Young pro-lifers who walked across Canada are greeted at the end of their journey in Ottawa Aug. 16.

August 25, 2014
DEBORAH GYAPONG
CANADIAN CATHOLIC NEWS

Canada's prolife Crossroads Walkers finished their three-month trek across the country in Ottawa Aug. 16 with a small rally near Parliament Hill's Eternal Flame.

Eight young men and women, some of whom had completed the entire walk, others who had joined later for part of it, wore the bold prolife T-shirts they had displayed throughout their pilgrimage.

Ottawa Archbishop Terrence Prendergast, Conservative MP Royal Galipeau and members of prolife organizations greeted the walkers as a light rain fell.

"We are proud of you," Prendergast told them. "You've done a great job, keep it up; you're motivating people to follow in your steps."

Jean-Pierre Giguere, 24, of Cornwall, Ont., said he received an email encouraging him to do the walk, so he quit his job at a warehouse and flew to Vancouver to begin the walk.

The highlights included speaking at parishes and "running into people who had no idea what we were doing," Giguere said.

At the parishes, people would tell them: "We are so moved by what you are doing," he said. "The hope we saw in their eyes gave us hope to keep on going."

On the road, they met "more and more people who were thanking us for what we were doing," he said.

In the Rockies, walkers encountered snowdrifts along the road "as high as the ceiling."

"We managed to survive a flood in Regina," Giguere said. "The whole TransCanada Highway was under water."

A story from the previous year kept him inspired.

A woman holding a three-year-old child greeted walkers in 2013 and told them she had met a Crossroads team while pregnant and considering abortion. Her encounter with the pro-life walkers on a previous trip had convinced her to keep the child she brought to meet them.

PIECE OF PAPER

Lindsay Sierhuis, 25, of Kelowna, B.C., said she decided to do the walk because she had met Crossroads walkers coming through her city in 2010.
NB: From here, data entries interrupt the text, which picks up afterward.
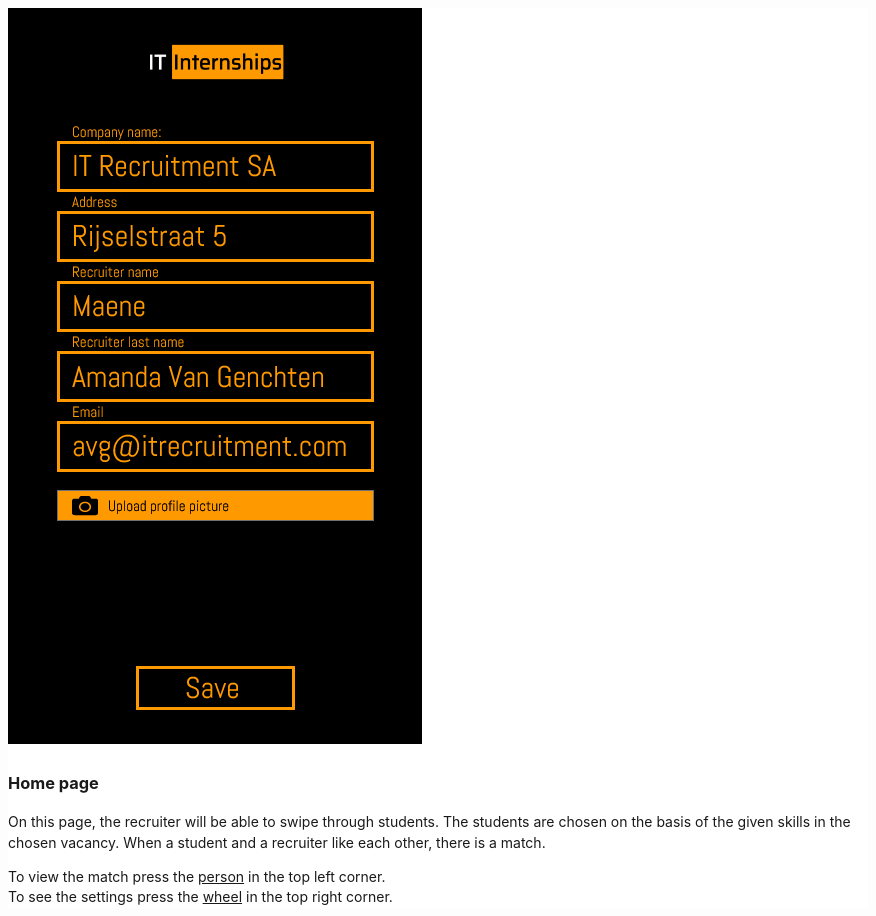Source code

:   ![](Images/CreateRecruiterPage.png)
  
  ### Home page <a name="RecruiterHome">
  On this page, the recruiter will be able to swipe through students. The students are chosen on the basis of the given skills in the chosen vacancy.
  When a student and a recruiter like each other, there is a match.

  To view the match press the [person](#StudentVersion) in the top left corner. </br>
  To see the settings press the [wheel](#SettingsRecruiter) in the top right corner.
"I kept a little piece of paper for four years; it was through them coming to my town I was exposed to the Crossroads mission," she said.

"It's been such a blessing," she said. "I'm just overjoyed with the providence of God and the immense gift that we have as Catholic Christians to be so bold for life."

Sierhuis appreciated the fact the walkers attended Mass every day. She said her spiritual life has grown as result of the pilgrimage, through prayer for the unborn and for conversion of those considering abortion.

GIFTS FROM PASSERSBY

Rachel Dennison, 24, recalled the joy of seeing so many people waving to them and offering them Gatorade. Someone stopped and gave the walkers a $500 cheque. Another time, a car full of young people stopped and handed them $20.

"As we walk, we witness," said Joseph Barrett of Montreal. He said he was surprised by the positive interaction and how they were told repeatedly: "This is a great thing you're doing and we're so glad you're doing it."

But the walk would not have been possible without the prayer support and encouragement of the people who stay in their dioceses "spreading the pro-life message day in and day out," Barrett said.

LITTLE CONFRONTATION

Colin Kaye, 21, said he expected much more confrontation. "I looked forward to it," he said.

But he joked that maybe because he's a "big guy with a big beard" people did not engaged him in arguments.

Instead he "took advantage of the silence" that allowed for "a lot of deep reflection."

Benjamin Dennison, 22, of Cobble Hill, B.C., said though it is a sacrifice to go on the three-month walk, "the only hard part is signing up."

"Once you start doing it, you are getting so much more out of then than what you put into it," he said.

Crossroads began in 1995 in response to Pope St. John Paul II's call at the Denver World Youth Day for youth to become more active in the fight against abortion. The first Canadian team set out in 2007.